WHAT IS EXPECTED:
Write out the data word for word and drop any picture you find.

==== GIVEN DATA ====

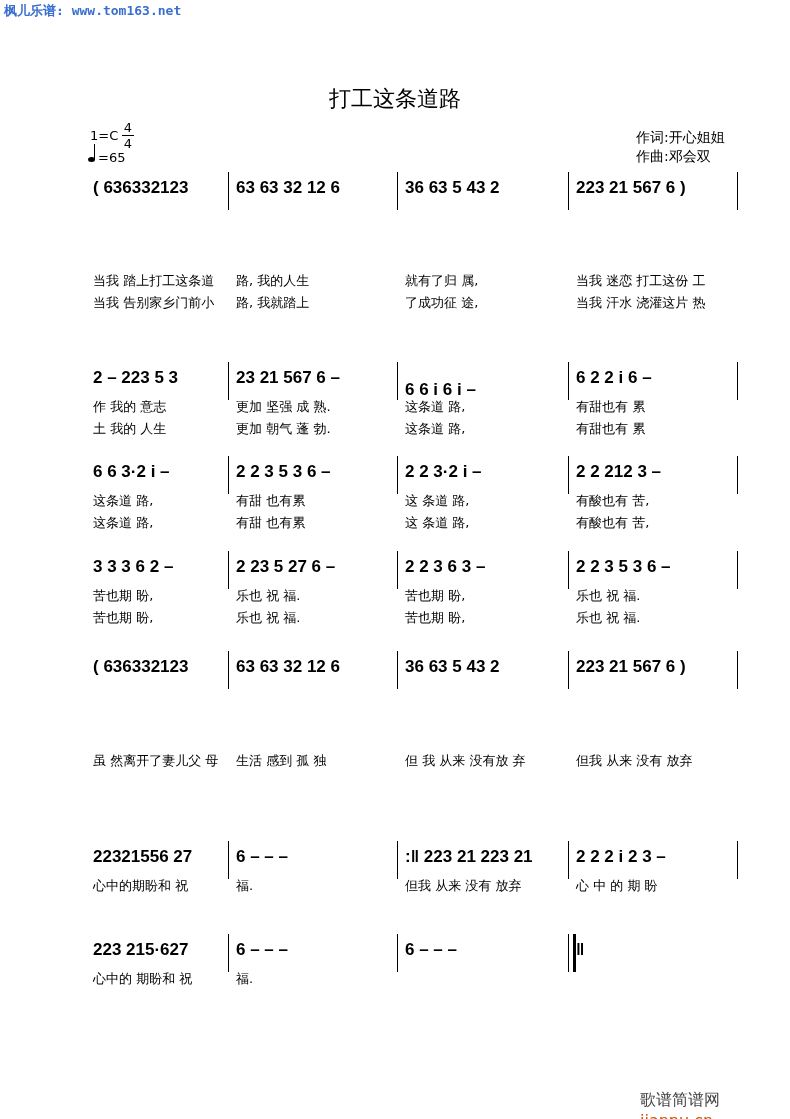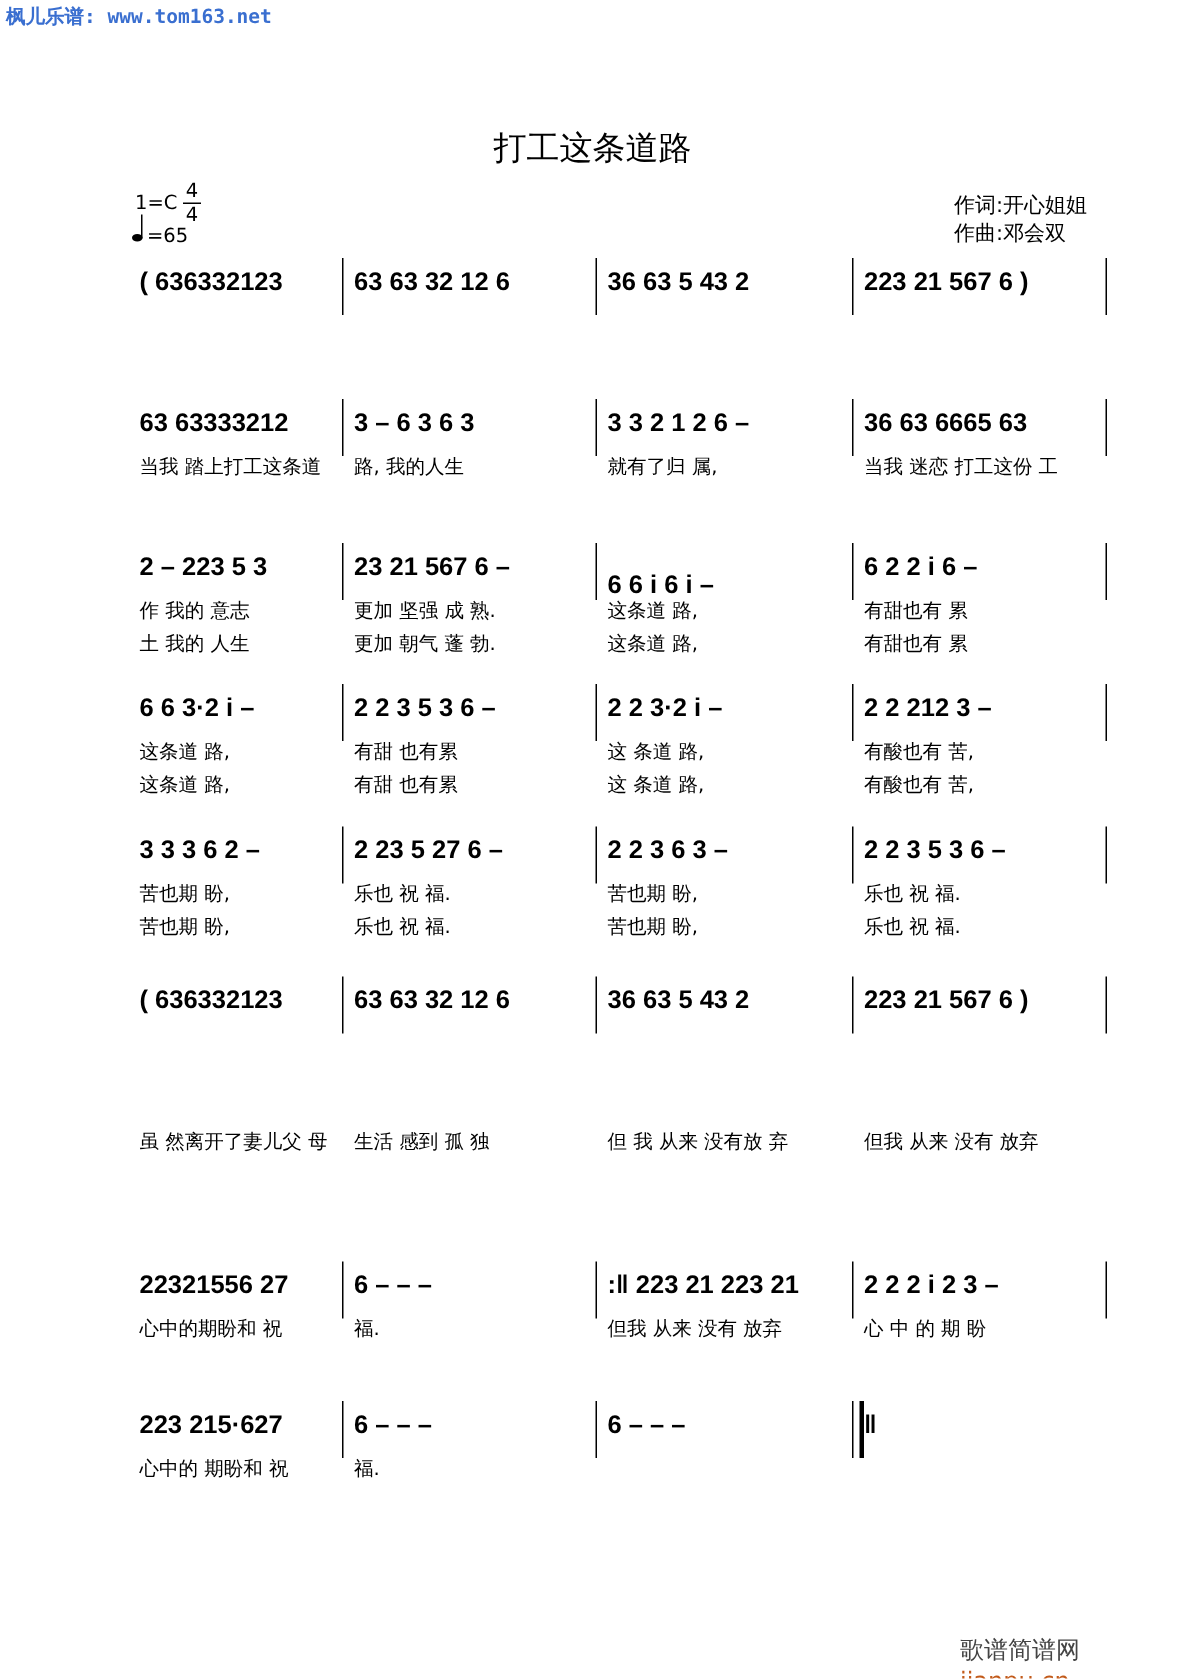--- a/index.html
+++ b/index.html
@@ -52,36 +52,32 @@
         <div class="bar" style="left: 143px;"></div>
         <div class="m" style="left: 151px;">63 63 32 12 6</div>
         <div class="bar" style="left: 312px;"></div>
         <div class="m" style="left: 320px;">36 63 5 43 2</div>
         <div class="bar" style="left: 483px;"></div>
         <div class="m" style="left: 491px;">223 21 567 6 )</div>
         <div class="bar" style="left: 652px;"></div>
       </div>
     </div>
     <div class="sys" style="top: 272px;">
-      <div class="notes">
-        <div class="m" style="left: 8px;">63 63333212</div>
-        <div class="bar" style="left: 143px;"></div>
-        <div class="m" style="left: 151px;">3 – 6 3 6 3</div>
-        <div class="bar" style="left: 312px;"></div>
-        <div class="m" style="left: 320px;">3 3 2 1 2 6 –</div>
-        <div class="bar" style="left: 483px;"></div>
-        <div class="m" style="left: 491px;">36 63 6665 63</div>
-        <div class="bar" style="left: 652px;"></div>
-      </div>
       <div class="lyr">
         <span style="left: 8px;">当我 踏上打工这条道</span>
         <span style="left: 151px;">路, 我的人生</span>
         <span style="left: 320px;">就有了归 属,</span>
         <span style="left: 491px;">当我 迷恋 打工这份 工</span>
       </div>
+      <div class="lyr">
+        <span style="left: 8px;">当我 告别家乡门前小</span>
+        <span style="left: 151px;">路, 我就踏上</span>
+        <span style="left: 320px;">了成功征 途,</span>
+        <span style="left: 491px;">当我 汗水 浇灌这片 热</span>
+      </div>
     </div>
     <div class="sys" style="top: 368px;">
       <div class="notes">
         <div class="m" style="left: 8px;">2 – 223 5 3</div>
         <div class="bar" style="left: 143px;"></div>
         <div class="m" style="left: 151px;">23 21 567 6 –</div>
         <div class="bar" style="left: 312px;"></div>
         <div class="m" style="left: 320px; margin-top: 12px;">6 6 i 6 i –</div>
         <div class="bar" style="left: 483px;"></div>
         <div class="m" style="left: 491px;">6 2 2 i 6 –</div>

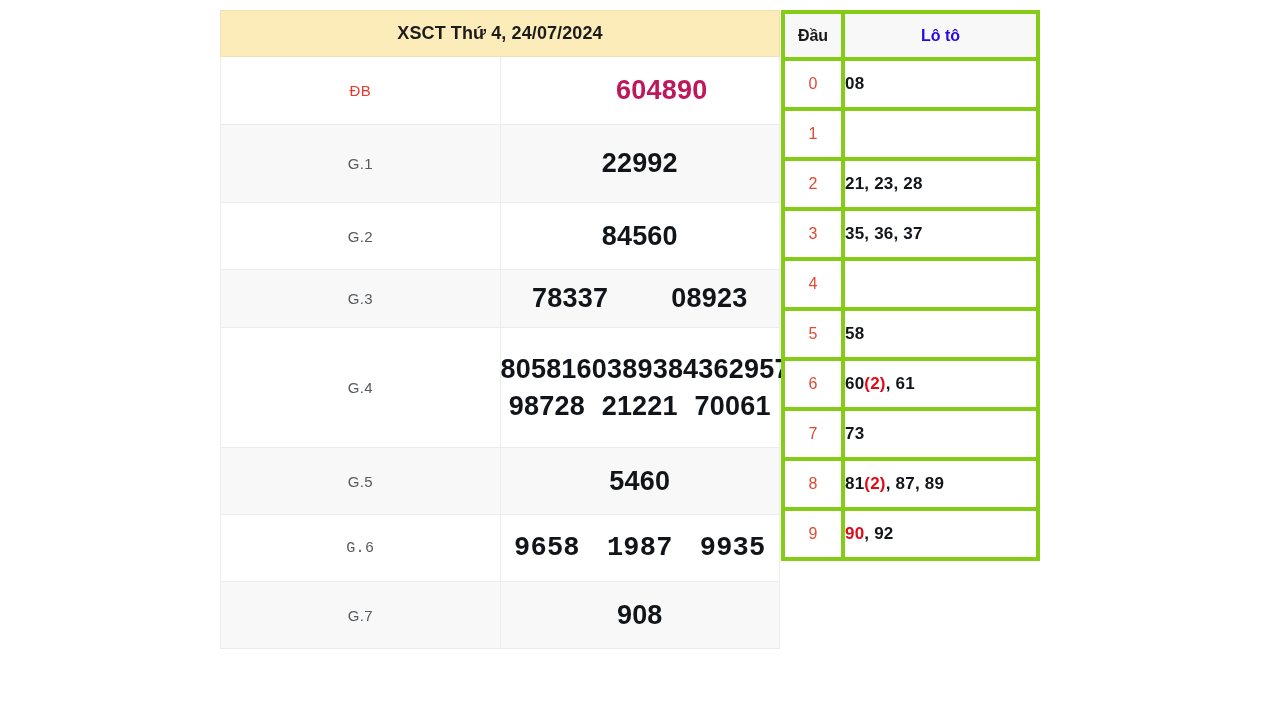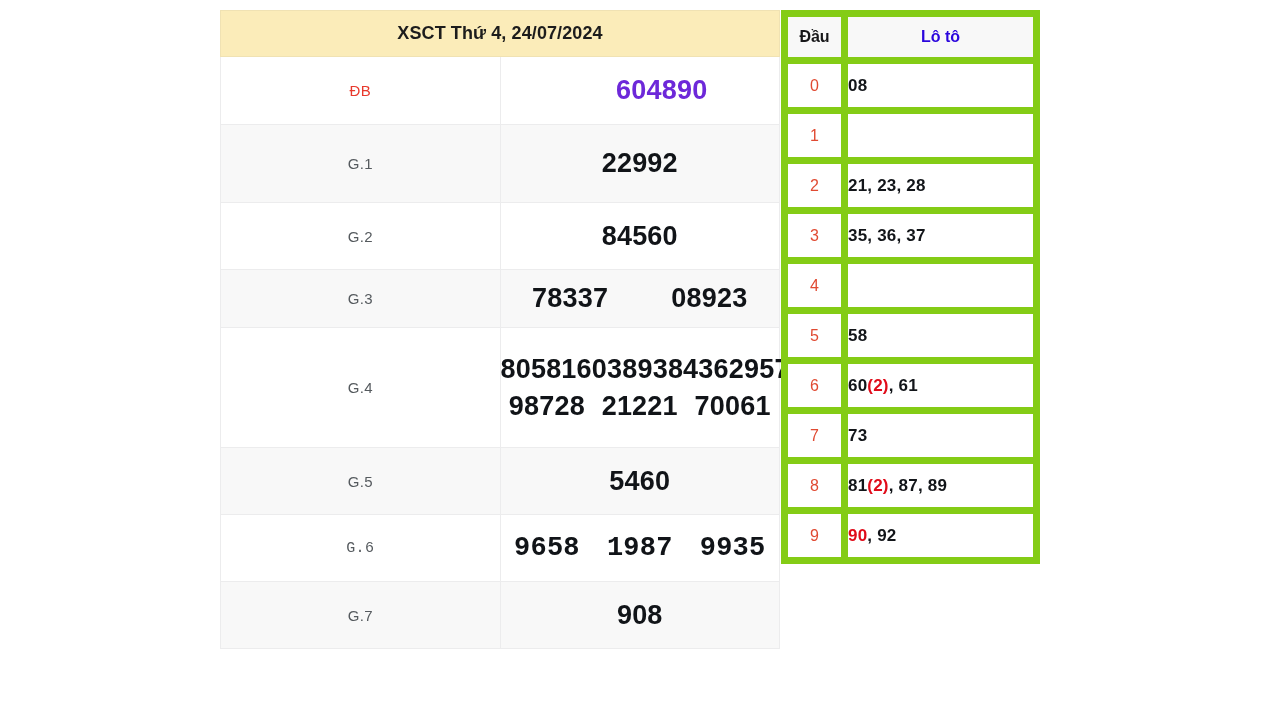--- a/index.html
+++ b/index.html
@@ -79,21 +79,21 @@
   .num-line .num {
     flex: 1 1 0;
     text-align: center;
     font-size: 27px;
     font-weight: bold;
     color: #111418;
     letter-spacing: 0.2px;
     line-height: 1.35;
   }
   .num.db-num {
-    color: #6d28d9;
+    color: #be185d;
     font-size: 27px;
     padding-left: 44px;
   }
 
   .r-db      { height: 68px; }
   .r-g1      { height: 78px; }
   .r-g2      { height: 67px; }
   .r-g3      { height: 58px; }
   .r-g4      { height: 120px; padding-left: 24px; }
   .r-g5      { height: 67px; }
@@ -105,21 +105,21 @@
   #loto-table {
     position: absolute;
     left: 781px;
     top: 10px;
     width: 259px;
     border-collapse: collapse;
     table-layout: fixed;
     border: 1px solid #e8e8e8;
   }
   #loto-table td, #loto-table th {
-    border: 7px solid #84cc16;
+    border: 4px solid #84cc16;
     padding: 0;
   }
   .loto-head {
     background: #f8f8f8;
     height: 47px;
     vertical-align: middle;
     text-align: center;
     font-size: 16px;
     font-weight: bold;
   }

====

RESULT FOR THIS TASK:
--- a/index.html
+++ b/index.html
@@ -52,36 +52,32 @@
         <div class="bar" style="left: 143px;"></div>
         <div class="m" style="left: 151px;">63 63 32 12 6</div>
         <div class="bar" style="left: 312px;"></div>
         <div class="m" style="left: 320px;">36 63 5 43 2</div>
         <div class="bar" style="left: 483px;"></div>
         <div class="m" style="left: 491px;">223 21 567 6 )</div>
         <div class="bar" style="left: 652px;"></div>
       </div>
     </div>
     <div class="sys" style="top: 272px;">
-      <div class="notes">
-        <div class="m" style="left: 8px;">63 63333212</div>
-        <div class="bar" style="left: 143px;"></div>
-        <div class="m" style="left: 151px;">3 – 6 3 6 3</div>
-        <div class="bar" style="left: 312px;"></div>
-        <div class="m" style="left: 320px;">3 3 2 1 2 6 –</div>
-        <div class="bar" style="left: 483px;"></div>
-        <div class="m" style="left: 491px;">36 63 6665 63</div>
-        <div class="bar" style="left: 652px;"></div>
-      </div>
       <div class="lyr">
         <span style="left: 8px;">当我 踏上打工这条道</span>
         <span style="left: 151px;">路, 我的人生</span>
         <span style="left: 320px;">就有了归 属,</span>
         <span style="left: 491px;">当我 迷恋 打工这份 工</span>
       </div>
+      <div class="lyr">
+        <span style="left: 8px;">当我 告别家乡门前小</span>
+        <span style="left: 151px;">路, 我就踏上</span>
+        <span style="left: 320px;">了成功征 途,</span>
+        <span style="left: 491px;">当我 汗水 浇灌这片 热</span>
+      </div>
     </div>
     <div class="sys" style="top: 368px;">
       <div class="notes">
         <div class="m" style="left: 8px;">2 – 223 5 3</div>
         <div class="bar" style="left: 143px;"></div>
         <div class="m" style="left: 151px;">23 21 567 6 –</div>
         <div class="bar" style="left: 312px;"></div>
         <div class="m" style="left: 320px; margin-top: 12px;">6 6 i 6 i –</div>
         <div class="bar" style="left: 483px;"></div>
         <div class="m" style="left: 491px;">6 2 2 i 6 –</div>

--- a/index.html
+++ b/index.html
@@ -79,21 +79,21 @@
   .num-line .num {
     flex: 1 1 0;
     text-align: center;
     font-size: 27px;
     font-weight: bold;
     color: #111418;
     letter-spacing: 0.2px;
     line-height: 1.35;
   }
   .num.db-num {
-    color: #6d28d9;
+    color: #be185d;
     font-size: 27px;
     padding-left: 44px;
   }
 
   .r-db      { height: 68px; }
   .r-g1      { height: 78px; }
   .r-g2      { height: 67px; }
   .r-g3      { height: 58px; }
   .r-g4      { height: 120px; padding-left: 24px; }
   .r-g5      { height: 67px; }
@@ -105,21 +105,21 @@
   #loto-table {
     position: absolute;
     left: 781px;
     top: 10px;
     width: 259px;
     border-collapse: collapse;
     table-layout: fixed;
     border: 1px solid #e8e8e8;
   }
   #loto-table td, #loto-table th {
-    border: 7px solid #84cc16;
+    border: 4px solid #84cc16;
     padding: 0;
   }
   .loto-head {
     background: #f8f8f8;
     height: 47px;
     vertical-align: middle;
     text-align: center;
     font-size: 16px;
     font-weight: bold;
   }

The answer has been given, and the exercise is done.